Write out every line of the records below, keeping each character unchanged.

[Recorded data]
________
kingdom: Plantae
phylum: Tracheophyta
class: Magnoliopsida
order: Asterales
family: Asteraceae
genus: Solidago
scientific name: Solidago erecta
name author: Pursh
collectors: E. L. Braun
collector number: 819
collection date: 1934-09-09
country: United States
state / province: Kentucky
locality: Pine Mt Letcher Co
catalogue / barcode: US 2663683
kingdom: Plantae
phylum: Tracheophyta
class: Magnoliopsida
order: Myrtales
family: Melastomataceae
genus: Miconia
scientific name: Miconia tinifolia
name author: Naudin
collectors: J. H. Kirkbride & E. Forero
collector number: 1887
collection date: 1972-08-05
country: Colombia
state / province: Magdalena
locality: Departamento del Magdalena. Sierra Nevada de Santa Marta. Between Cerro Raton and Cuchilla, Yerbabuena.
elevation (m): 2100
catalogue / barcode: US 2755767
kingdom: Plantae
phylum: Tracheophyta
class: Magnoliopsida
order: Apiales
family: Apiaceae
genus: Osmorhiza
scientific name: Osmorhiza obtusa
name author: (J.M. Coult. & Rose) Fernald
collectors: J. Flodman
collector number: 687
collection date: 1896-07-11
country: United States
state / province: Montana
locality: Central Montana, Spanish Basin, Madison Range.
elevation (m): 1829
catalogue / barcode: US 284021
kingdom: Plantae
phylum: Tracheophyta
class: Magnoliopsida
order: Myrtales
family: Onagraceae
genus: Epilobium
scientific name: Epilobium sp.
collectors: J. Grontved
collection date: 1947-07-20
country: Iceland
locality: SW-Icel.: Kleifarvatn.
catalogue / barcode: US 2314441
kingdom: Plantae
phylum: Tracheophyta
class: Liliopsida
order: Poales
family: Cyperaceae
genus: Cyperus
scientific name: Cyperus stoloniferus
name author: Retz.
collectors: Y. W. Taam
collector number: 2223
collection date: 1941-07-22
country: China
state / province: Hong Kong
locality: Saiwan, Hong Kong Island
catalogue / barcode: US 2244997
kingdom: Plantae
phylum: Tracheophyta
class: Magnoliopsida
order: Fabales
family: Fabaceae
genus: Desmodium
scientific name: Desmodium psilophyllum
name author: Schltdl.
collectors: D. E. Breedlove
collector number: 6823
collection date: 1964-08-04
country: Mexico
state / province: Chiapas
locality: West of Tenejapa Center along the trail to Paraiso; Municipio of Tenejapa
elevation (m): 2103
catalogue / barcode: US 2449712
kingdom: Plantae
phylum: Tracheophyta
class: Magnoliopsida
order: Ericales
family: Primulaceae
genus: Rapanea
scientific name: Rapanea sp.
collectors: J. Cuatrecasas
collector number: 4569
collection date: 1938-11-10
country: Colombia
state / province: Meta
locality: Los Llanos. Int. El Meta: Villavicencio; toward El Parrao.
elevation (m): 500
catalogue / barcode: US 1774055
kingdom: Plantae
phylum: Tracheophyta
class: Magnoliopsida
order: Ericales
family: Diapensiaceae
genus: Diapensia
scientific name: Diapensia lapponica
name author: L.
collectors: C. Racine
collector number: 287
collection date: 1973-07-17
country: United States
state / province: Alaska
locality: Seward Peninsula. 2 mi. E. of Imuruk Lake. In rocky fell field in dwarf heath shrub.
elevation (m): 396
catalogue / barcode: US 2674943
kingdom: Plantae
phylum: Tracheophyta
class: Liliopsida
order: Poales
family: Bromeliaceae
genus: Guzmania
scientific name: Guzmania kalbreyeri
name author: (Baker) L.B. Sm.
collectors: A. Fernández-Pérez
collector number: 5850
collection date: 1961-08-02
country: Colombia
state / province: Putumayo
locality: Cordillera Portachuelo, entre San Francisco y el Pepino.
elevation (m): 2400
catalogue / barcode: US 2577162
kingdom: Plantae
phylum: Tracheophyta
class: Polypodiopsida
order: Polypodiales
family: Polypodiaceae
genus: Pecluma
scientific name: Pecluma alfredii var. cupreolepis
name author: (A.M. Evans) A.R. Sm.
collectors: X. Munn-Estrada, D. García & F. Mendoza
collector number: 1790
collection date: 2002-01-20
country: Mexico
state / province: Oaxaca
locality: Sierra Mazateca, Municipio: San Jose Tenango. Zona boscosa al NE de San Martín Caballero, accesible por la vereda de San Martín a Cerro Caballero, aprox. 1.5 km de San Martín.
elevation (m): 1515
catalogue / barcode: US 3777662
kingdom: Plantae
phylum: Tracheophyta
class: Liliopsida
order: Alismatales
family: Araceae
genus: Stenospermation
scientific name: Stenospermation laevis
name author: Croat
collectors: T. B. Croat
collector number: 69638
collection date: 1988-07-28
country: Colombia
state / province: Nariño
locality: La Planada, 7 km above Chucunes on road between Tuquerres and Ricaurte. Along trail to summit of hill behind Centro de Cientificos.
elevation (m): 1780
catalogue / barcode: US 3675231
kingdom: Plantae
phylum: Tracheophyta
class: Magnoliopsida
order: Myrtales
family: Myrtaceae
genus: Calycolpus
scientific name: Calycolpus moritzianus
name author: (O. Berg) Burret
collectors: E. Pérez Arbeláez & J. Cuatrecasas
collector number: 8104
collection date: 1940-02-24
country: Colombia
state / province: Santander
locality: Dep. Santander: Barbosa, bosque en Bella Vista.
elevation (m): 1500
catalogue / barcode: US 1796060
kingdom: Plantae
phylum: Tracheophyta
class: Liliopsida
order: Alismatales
________
**Result of the exercise**
kingdom: Plantae
phylum: Tracheophyta
class: Magnoliopsida
order: Asterales
family: Asteraceae
genus: Solidago
scientific name: Solidago erecta
name author: Pursh
collectors: E. L. Braun
collector number: 819
collection date: 1934-09-09
country: United States
state / province: Kentucky
locality: Pine Mt Letcher Co
catalogue / barcode: US 2663683
kingdom: Plantae
phylum: Tracheophyta
class: Magnoliopsida
order: Myrtales
family: Melastomataceae
genus: Miconia
scientific name: Miconia tinifolia
name author: Naudin
collectors: J. H. Kirkbride & E. Forero
collector number: 1887
collection date: 1972-08-05
country: Colombia
state / province: Magdalena
locality: Departamento del Magdalena. Sierra Nevada de Santa Marta. Between Cerro Raton and Cuchilla, Yerbabuena.
elevation (m): 2100
catalogue / barcode: US 2755767
kingdom: Plantae
phylum: Tracheophyta
class: Magnoliopsida
order: Apiales
family: Apiaceae
genus: Osmorhiza
scientific name: Osmorhiza obtusa
name author: (J.M. Coult. & Rose) Fernald
collectors: J. Flodman
collector number: 687
collection date: 1896-07-11
country: United States
state / province: Montana
locality: Central Montana, Spanish Basin, Madison Range.
elevation (m): 1829
catalogue / barcode: US 284021
kingdom: Plantae
phylum: Tracheophyta
class: Magnoliopsida
order: Myrtales
family: Onagraceae
genus: Epilobium
scientific name: Epilobium sp.
collectors: J. Grontved
collection date: 1947-07-20
country: Iceland
locality: SW-Icel.: Kleifarvatn.
catalogue / barcode: US 2314441
kingdom: Plantae
phylum: Tracheophyta
class: Liliopsida
order: Poales
family: Cyperaceae
genus: Cyperus
scientific name: Cyperus stoloniferus
name author: Retz.
collectors: Y. W. Taam
collector number: 2223
collection date: 1941-07-22
country: China
state / province: Hong Kong
locality: Saiwan, Hong Kong Island
catalogue / barcode: US 2244997
kingdom: Plantae
phylum: Tracheophyta
class: Magnoliopsida
order: Fabales
family: Fabaceae
genus: Desmodium
scientific name: Desmodium psilophyllum
name author: Schltdl.
collectors: D. E. Breedlove
collector number: 6823
collection date: 1964-08-04
country: Mexico
state / province: Chiapas
locality: West of Tenejapa Center along the trail to Paraiso; Municipio of Tenejapa
elevation (m): 2103
catalogue / barcode: US 2449712
kingdom: Plantae
phylum: Tracheophyta
class: Magnoliopsida
order: Ericales
family: Primulaceae
genus: Rapanea
scientific name: Rapanea sp.
collectors: J. Cuatrecasas
collector number: 4569
collection date: 1938-11-10
country: Colombia
state / province: Meta
locality: Los Llanos. Int. El Meta: Villavicencio; toward El Parrao.
elevation (m): 500
catalogue / barcode: US 1774055
kingdom: Plantae
phylum: Tracheophyta
class: Magnoliopsida
order: Ericales
family: Diapensiaceae
genus: Diapensia
scientific name: Diapensia lapponica
name author: L.
collectors: C. Racine
collector number: 287
collection date: 1973-07-17
country: United States
state / province: Alaska
locality: Seward Peninsula. 2 mi. E. of Imuruk Lake. In rocky fell field in dwarf heath shrub.
elevation (m): 396
catalogue / barcode: US 2674943
kingdom: Plantae
phylum: Tracheophyta
class: Liliopsida
order: Poales
family: Bromeliaceae
genus: Guzmania
scientific name: Guzmania kalbreyeri
name author: (Baker) L.B. Sm.
collectors: A. Fernández-Pérez
collector number: 5850
collection date: 1961-08-02
country: Colombia
state / province: Putumayo
locality: Cordillera Portachuelo, entre San Francisco y el Pepino.
elevation (m): 2400
catalogue / barcode: US 2577162
kingdom: Plantae
phylum: Tracheophyta
class: Polypodiopsida
order: Polypodiales
family: Polypodiaceae
genus: Pecluma
scientific name: Pecluma alfredii var. cupreolepis
name author: (A.M. Evans) A.R. Sm.
collectors: X. Munn-Estrada, D. García & F. Mendoza
collector number: 1790
collection date: 2002-01-20
country: Mexico
state / province: Oaxaca
locality: Sierra Mazateca, Municipio: San Jose Tenango. Zona boscosa al NE de San Martín Caballero, accesible por la vereda de San Martín a Cerro Caballero, aprox. 1.5 km de San Martín.
elevation (m): 1515
catalogue / barcode: US 3777662
kingdom: Plantae
phylum: Tracheophyta
class: Liliopsida
order: Alismatales
family: Araceae
genus: Stenospermation
scientific name: Stenospermation laevis
name author: Croat
collectors: T. B. Croat
collector number: 69638
collection date: 1988-07-28
country: Colombia
state / province: Nariño
locality: La Planada, 7 km above Chucunes on road between Tuquerres and Ricaurte. Along trail to summit of hill behind Centro de Cientificos.
elevation (m): 1780
catalogue / barcode: US 3675231
kingdom: Plantae
phylum: Tracheophyta
class: Magnoliopsida
order: Myrtales
family: Myrtaceae
genus: Calycolpus
scientific name: Calycolpus moritzianus
name author: (O. Berg) Burret
collectors: E. Pérez Arbeláez & J. Cuatrecasas
collector number: 8104
collection date: 1940-02-24
country: Colombia
state / province: Santander
locality: Dep. Santander: Barbosa, bosque en Bella Vista.
elevation (m): 1500
catalogue / barcode: US 1796060
kingdom: Plantae
phylum: Tracheophyta
class: Liliopsida
order: Alismatales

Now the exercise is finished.